3.11. Algumas aplicações da teoria de mercado
Nesta seção estudaremos a teoria dos preços que acabamos de

desenvolver e verificaremos sua utilidade. Em outras palavras, verificaremos se

com a teoria podemos fazer predições sobre o comportamento dos agentes

econômicos. Já se abordou o mecanismo da formação dos preços e o que

ocorre quando há modificações do equilíbrio. Por exemplo, viu-se que, se a

oferta aumentar, ceteris paribus, o preço de equilíbrio deve cair e a quantidade

aumentar. Esta conclusão, além de uma dedução lógica da teoria, é também uma

previsão do que ocorrerá, quando a oferta aumentar.

A teoria de preços desenvolvida, apesar de elementar, é muito poderosa

em sua aplicação a uma série de situações concretas, como iremos analisar.

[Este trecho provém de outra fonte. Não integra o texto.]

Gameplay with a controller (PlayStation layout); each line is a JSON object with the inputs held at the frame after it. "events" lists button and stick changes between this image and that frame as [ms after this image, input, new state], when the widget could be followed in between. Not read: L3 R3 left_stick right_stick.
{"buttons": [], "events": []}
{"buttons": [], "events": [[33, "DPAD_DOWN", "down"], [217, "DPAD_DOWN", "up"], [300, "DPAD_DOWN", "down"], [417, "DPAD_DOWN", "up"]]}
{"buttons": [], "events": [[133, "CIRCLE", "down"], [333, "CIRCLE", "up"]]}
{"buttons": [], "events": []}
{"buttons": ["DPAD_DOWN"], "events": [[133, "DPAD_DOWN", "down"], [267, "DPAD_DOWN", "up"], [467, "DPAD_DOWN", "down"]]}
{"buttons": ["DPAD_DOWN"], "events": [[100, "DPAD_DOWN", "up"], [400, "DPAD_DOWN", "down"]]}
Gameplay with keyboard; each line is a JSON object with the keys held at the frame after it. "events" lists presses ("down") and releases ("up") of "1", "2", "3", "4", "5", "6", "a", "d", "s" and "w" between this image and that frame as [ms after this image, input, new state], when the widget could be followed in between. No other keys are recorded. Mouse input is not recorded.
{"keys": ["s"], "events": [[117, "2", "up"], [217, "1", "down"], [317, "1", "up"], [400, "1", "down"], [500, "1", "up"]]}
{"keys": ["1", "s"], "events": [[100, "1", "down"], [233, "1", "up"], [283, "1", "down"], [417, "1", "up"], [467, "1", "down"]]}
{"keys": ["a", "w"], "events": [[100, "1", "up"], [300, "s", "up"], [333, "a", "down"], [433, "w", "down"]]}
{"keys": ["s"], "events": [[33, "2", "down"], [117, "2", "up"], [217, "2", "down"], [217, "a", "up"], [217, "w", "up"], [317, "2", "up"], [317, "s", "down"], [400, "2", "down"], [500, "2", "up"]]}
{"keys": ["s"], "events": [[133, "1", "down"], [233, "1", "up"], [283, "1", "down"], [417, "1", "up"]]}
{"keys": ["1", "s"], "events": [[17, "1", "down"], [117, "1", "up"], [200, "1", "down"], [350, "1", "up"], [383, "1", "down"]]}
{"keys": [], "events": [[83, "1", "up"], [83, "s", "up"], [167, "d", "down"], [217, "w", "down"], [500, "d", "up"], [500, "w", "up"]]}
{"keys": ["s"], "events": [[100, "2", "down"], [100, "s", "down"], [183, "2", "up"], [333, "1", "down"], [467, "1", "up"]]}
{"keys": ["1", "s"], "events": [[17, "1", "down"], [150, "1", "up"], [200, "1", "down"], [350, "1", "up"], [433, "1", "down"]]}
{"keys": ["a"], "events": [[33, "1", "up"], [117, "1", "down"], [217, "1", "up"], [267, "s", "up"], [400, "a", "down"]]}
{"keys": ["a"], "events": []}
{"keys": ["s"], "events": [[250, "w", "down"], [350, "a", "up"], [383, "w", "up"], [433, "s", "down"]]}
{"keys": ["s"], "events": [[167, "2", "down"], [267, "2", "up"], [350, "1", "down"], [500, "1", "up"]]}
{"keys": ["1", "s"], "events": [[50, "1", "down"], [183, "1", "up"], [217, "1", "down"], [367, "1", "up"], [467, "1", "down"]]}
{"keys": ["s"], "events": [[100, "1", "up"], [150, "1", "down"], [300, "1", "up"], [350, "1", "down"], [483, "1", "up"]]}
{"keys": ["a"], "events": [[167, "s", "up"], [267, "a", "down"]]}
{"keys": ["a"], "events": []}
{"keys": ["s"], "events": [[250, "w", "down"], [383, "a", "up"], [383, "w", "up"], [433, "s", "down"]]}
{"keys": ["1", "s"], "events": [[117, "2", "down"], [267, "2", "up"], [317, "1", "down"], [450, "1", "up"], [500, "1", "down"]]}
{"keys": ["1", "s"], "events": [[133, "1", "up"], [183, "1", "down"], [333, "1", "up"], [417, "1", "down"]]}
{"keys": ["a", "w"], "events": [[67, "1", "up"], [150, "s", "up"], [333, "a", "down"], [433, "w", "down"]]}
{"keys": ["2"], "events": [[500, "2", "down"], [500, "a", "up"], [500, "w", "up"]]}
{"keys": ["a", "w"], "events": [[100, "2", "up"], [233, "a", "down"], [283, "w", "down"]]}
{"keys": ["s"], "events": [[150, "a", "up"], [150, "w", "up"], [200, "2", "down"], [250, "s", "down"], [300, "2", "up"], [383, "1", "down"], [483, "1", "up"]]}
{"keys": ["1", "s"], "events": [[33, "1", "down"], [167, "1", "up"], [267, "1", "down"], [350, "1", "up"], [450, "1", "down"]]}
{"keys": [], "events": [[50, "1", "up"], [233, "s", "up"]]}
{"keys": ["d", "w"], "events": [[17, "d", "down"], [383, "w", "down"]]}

Esta análise serve para ilustrar a aplicação teórica de preços e, ao mesmo

tempo, proporcionar ao leitor a prática em análise econômica O entendimento da

forma de raciocínio econômico é fundamental. O leitor, assimilando-a, será

capaz de tratar corretamente situações do mundo real, que diferem um pouco

dos exemplos dados, ou mesmo analisar novas situações.
3.12. Fixação de preços mínimos
É muito comum a fixação de preços mínimos, ou garantia de preços

mínimos. Estas medidas visam proteger os produtores, em geral agrícolas, das

flutuações de mercado, ou melhor, defendê-los de uma possível queda

acentuada nos preços de seus produtos.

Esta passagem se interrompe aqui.